Fleming was by this time on a bottle of gin and 70 cigarettes a day, but managing to turn out Bond books fairly rapidly. The combination of pace, thrills, gimmicks and journalistic detail gave them an immediate popularity in post-war Britain. They sold well from the start, assisted by his gift for self-promotion. (When reading the proof of an interview, he insisted to the journalist that his polka dot bow-tie was knotted not "loosely", but "with Churchillian looseness".) His crude mixture of nihilism and opportunism made him an impressive sycophant, shamelessly flattering anybody with power in the world of books and newspapers.

By his early fifties, Fleming was looking old and ill. He took to "lunging suggestively" at anybody he found sexy, fortified by alcohol and his conviction that "all women love semi-rape". With the face of "a bloodhound out in the sun" and a "habitual expression of controlled fury relieved occasionally by a stark smile", he was not great company.

Despite the breakdown in their relationship, he and Annie remained married, consorting tiredly with people who shared their names with counties or London boroughs. But her more intellectual friends found both him and the success of Commander Bond ludicrous, which made Fleming feel angry and misunderstood. "Thunderbird waits morosely for midday," she wrote to Evelyn Waugh, "when he joins the golf people and drinks".

Soon he was dead, but even the sequel is dismal. His only son, a confused, fractious boy with a firearms obsession, killed himself in his early twenties. Fleming's books have faded, and all that remains are the dilated Bond films, to be dusted down for their annual Boxing Day outing. This is a good biography, but I find it hard to recommend it to anybody. Fleming was like a phantom of James Bond, with all his faults and limitations but none of his virtues. I did not enjoy reading about him.

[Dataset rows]
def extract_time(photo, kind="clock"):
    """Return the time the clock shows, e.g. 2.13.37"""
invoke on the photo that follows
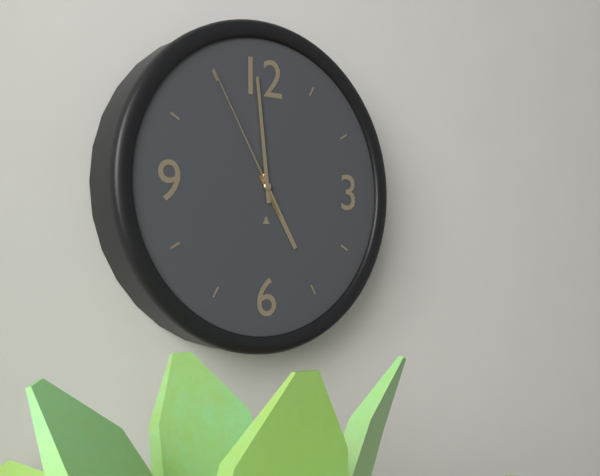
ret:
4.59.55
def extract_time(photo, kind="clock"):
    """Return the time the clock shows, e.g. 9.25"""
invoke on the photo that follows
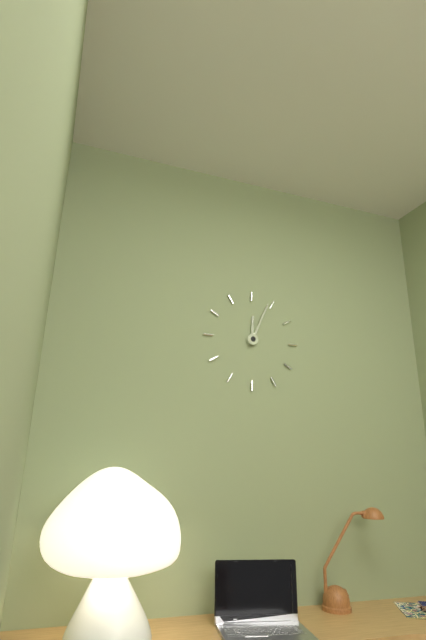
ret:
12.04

* **What this task involves**:
Answer these questions using the Fleming review:
1. How many cigarettes a day was Fleming smoking while writing the Bond books?
2. To whom did Annie write that "Thunderbird waits morosely for midday"?
3. At what age did Fleming's only son kill himself?

* **Written solution**:
1. 70 a day.
2. Evelyn Waugh.
3. In his early twenties.